-- Start of SOURCE MATERIAL --

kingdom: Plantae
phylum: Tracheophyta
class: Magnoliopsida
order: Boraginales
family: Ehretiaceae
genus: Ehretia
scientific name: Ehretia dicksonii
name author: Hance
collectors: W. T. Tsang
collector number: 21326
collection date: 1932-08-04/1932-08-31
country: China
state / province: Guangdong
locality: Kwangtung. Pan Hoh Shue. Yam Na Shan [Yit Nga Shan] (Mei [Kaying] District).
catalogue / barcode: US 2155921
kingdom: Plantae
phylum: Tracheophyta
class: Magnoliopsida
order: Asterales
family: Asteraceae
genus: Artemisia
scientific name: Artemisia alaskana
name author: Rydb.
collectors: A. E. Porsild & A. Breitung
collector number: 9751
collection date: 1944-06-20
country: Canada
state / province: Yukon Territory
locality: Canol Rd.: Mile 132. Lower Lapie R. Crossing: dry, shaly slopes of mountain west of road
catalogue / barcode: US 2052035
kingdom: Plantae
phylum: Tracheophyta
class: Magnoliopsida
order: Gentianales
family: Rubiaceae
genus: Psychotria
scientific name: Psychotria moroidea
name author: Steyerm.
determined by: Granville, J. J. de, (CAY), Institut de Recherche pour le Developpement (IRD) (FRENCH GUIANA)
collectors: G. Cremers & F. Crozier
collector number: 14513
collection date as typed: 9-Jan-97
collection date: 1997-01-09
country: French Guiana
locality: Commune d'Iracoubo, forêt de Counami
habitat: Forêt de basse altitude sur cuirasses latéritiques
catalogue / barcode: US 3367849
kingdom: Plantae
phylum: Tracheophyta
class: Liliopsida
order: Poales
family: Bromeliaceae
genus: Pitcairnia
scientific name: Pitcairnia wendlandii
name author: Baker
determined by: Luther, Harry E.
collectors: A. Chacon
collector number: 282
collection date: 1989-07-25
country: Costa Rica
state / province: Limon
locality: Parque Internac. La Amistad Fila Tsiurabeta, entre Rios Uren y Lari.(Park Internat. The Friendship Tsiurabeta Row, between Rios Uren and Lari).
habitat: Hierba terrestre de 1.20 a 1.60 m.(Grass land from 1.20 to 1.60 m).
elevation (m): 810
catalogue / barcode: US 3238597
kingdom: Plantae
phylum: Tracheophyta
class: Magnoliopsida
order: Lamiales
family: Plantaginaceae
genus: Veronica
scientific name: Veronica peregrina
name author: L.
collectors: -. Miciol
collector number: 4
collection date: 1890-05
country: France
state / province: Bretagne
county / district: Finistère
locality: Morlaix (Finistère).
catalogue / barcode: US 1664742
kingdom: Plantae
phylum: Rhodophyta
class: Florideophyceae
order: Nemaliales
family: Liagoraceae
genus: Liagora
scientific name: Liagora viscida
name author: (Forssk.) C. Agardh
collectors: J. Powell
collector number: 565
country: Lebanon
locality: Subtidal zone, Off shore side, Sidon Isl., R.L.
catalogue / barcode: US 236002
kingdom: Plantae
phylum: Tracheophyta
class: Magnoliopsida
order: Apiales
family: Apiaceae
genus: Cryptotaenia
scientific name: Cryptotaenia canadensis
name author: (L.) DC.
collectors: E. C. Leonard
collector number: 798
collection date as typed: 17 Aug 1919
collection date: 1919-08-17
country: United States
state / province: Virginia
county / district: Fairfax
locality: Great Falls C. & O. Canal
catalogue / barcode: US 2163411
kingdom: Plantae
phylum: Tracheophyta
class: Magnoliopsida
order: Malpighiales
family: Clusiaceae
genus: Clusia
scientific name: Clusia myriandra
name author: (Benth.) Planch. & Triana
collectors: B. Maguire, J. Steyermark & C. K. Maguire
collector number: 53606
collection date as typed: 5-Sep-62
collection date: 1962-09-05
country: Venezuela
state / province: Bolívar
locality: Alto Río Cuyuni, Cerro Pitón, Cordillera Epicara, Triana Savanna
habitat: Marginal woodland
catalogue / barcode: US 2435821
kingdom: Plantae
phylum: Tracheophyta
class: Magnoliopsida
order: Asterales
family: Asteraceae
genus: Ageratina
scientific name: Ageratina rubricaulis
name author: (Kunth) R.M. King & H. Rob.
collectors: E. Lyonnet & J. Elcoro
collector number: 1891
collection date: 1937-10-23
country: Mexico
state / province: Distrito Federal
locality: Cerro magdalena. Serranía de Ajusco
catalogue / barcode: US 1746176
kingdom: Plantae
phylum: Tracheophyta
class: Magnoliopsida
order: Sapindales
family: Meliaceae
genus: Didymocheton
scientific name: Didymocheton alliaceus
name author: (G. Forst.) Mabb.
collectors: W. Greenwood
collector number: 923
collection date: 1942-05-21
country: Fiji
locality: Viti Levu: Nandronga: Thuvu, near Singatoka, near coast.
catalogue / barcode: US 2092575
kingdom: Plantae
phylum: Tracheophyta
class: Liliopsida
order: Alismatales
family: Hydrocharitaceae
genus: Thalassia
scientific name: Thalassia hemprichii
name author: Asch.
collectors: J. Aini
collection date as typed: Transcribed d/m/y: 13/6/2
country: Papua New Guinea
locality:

-- End of SOURCE MATERIAL --

INSTRUCTION: Copy all of the data above line for line, keeping every character unchanged.

OUTPUT FOR THIS EXERCISE:
kingdom: Plantae
phylum: Tracheophyta
class: Magnoliopsida
order: Boraginales
family: Ehretiaceae
genus: Ehretia
scientific name: Ehretia dicksonii
name author: Hance
collectors: W. T. Tsang
collector number: 21326
collection date: 1932-08-04/1932-08-31
country: China
state / province: Guangdong
locality: Kwangtung. Pan Hoh Shue. Yam Na Shan [Yit Nga Shan] (Mei [Kaying] District).
catalogue / barcode: US 2155921
kingdom: Plantae
phylum: Tracheophyta
class: Magnoliopsida
order: Asterales
family: Asteraceae
genus: Artemisia
scientific name: Artemisia alaskana
name author: Rydb.
collectors: A. E. Porsild & A. Breitung
collector number: 9751
collection date: 1944-06-20
country: Canada
state / province: Yukon Territory
locality: Canol Rd.: Mile 132. Lower Lapie R. Crossing: dry, shaly slopes of mountain west of road
catalogue / barcode: US 2052035
kingdom: Plantae
phylum: Tracheophyta
class: Magnoliopsida
order: Gentianales
family: Rubiaceae
genus: Psychotria
scientific name: Psychotria moroidea
name author: Steyerm.
determined by: Granville, J. J. de, (CAY), Institut de Recherche pour le Developpement (IRD) (FRENCH GUIANA)
collectors: G. Cremers & F. Crozier
collector number: 14513
collection date as typed: 9-Jan-97
collection date: 1997-01-09
country: French Guiana
locality: Commune d'Iracoubo, forêt de Counami
habitat: Forêt de basse altitude sur cuirasses latéritiques
catalogue / barcode: US 3367849
kingdom: Plantae
phylum: Tracheophyta
class: Liliopsida
order: Poales
family: Bromeliaceae
genus: Pitcairnia
scientific name: Pitcairnia wendlandii
name author: Baker
determined by: Luther, Harry E.
collectors: A. Chacon
collector number: 282
collection date: 1989-07-25
country: Costa Rica
state / province: Limon
locality: Parque Internac. La Amistad Fila Tsiurabeta, entre Rios Uren y Lari.(Park Internat. The Friendship Tsiurabeta Row, between Rios Uren and Lari).
habitat: Hierba terrestre de 1.20 a 1.60 m.(Grass land from 1.20 to 1.60 m).
elevation (m): 810
catalogue / barcode: US 3238597
kingdom: Plantae
phylum: Tracheophyta
class: Magnoliopsida
order: Lamiales
family: Plantaginaceae
genus: Veronica
scientific name: Veronica peregrina
name author: L.
collectors: -. Miciol
collector number: 4
collection date: 1890-05
country: France
state / province: Bretagne
county / district: Finistère
locality: Morlaix (Finistère).
catalogue / barcode: US 1664742
kingdom: Plantae
phylum: Rhodophyta
class: Florideophyceae
order: Nemaliales
family: Liagoraceae
genus: Liagora
scientific name: Liagora viscida
name author: (Forssk.) C. Agardh
collectors: J. Powell
collector number: 565
country: Lebanon
locality: Subtidal zone, Off shore side, Sidon Isl., R.L.
catalogue / barcode: US 236002
kingdom: Plantae
phylum: Tracheophyta
class: Magnoliopsida
order: Apiales
family: Apiaceae
genus: Cryptotaenia
scientific name: Cryptotaenia canadensis
name author: (L.) DC.
collectors: E. C. Leonard
collector number: 798
collection date as typed: 17 Aug 1919
collection date: 1919-08-17
country: United States
state / province: Virginia
county / district: Fairfax
locality: Great Falls C. & O. Canal
catalogue / barcode: US 2163411
kingdom: Plantae
phylum: Tracheophyta
class: Magnoliopsida
order: Malpighiales
family: Clusiaceae
genus: Clusia
scientific name: Clusia myriandra
name author: (Benth.) Planch. & Triana
collectors: B. Maguire, J. Steyermark & C. K. Maguire
collector number: 53606
collection date as typed: 5-Sep-62
collection date: 1962-09-05
country: Venezuela
state / province: Bolívar
locality: Alto Río Cuyuni, Cerro Pitón, Cordillera Epicara, Triana Savanna
habitat: Marginal woodland
catalogue / barcode: US 2435821
kingdom: Plantae
phylum: Tracheophyta
class: Magnoliopsida
order: Asterales
family: Asteraceae
genus: Ageratina
scientific name: Ageratina rubricaulis
name author: (Kunth) R.M. King & H. Rob.
collectors: E. Lyonnet & J. Elcoro
collector number: 1891
collection date: 1937-10-23
country: Mexico
state / province: Distrito Federal
locality: Cerro magdalena. Serranía de Ajusco
catalogue / barcode: US 1746176
kingdom: Plantae
phylum: Tracheophyta
class: Magnoliopsida
order: Sapindales
family: Meliaceae
genus: Didymocheton
scientific name: Didymocheton alliaceus
name author: (G. Forst.) Mabb.
collectors: W. Greenwood
collector number: 923
collection date: 1942-05-21
country: Fiji
locality: Viti Levu: Nandronga: Thuvu, near Singatoka, near coast.
catalogue / barcode: US 2092575
kingdom: Plantae
phylum: Tracheophyta
class: Liliopsida
order: Alismatales
family: Hydrocharitaceae
genus: Thalassia
scientific name: Thalassia hemprichii
name author: Asch.
collectors: J. Aini
collection date as typed: Transcribed d/m/y: 13/6/2
country: Papua New Guinea
locality:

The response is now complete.